コロナ自粛期間も、タブレット端末を活用し、動画のやり取りなどを通して、一人一人にあった練習メニューを模索してきたという。
200mで全国ユースランキング1位(1、2年)の横山大空(2年)は「全国大会前にケガをし、気持ちにあせりがあった。その時に自分の回復具合を見ながら先生がメニューを組んでくれた。大会に間に合ってよかった」と打ち明ける。
だが、武田顧問の存在だけではなく、部の雰囲気やライバル関係も〝熱い〞理由のようだ。
100mの辻堂悠斗(2年)は「近畿1位の横山がいて、全国ランキング26位の辻田(幸輝)もいる。そういう選手が近くにいるとモチベーションが上がる」と話し、辻田は「とにかく雰囲気が明るい。だから、苦しい練習でも楽しくできる」と言う。
厳しい練習の代名詞であるマイルアップも、みんなで乗り切る。400m全国ランキング17位の森本錬(2年)はこう話す。
「400mを続けて3本走るマイルアップは、最も苦しい3本目に一番速く走れないと、また最初からやり直し。正直、苦しい。でも、みんなと競いながらやると楽しい」
さらに、OB・OGも参加する年に1度の「煩悩ダッシュ」も比叡山の結束を高める恒例行事だという。ルーレットで走る距離( 10〜150m)を決め、坂道を108本ダッシュする。走ることで108つの煩悩を払うのが一つの狙い。森田匠(2年)は「煩悩を払えるかどうかはわかりませんが、確実にメンタルは鍛えられると思います(笑)」と話す。
毎日異なる練習、ライバル関係、そして恒例行事…。正直、強さの秘密があり過ぎて、理解するのは難しい。ただ、それも狙いの一つのようだ。

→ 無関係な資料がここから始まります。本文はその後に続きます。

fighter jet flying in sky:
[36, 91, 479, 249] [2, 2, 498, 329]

武田顧問はこう話す。
「陸上の専門用語もバンバン使いますし、いろんなこともやらせます。選択肢を増やすことが私の役割。選手たちも多くのことを経験しておく方が、大学や社会人になった時に役立つと思います。滋賀で育った子が、ずっと滋賀で活躍できる環境を作り、比叡山がその過程にあればうれしい」
小・中学校から渡されたバトンを、未来へつなぐ第3走者。比叡山は湖国の中で、そんな役割を担っていくのかもしれない。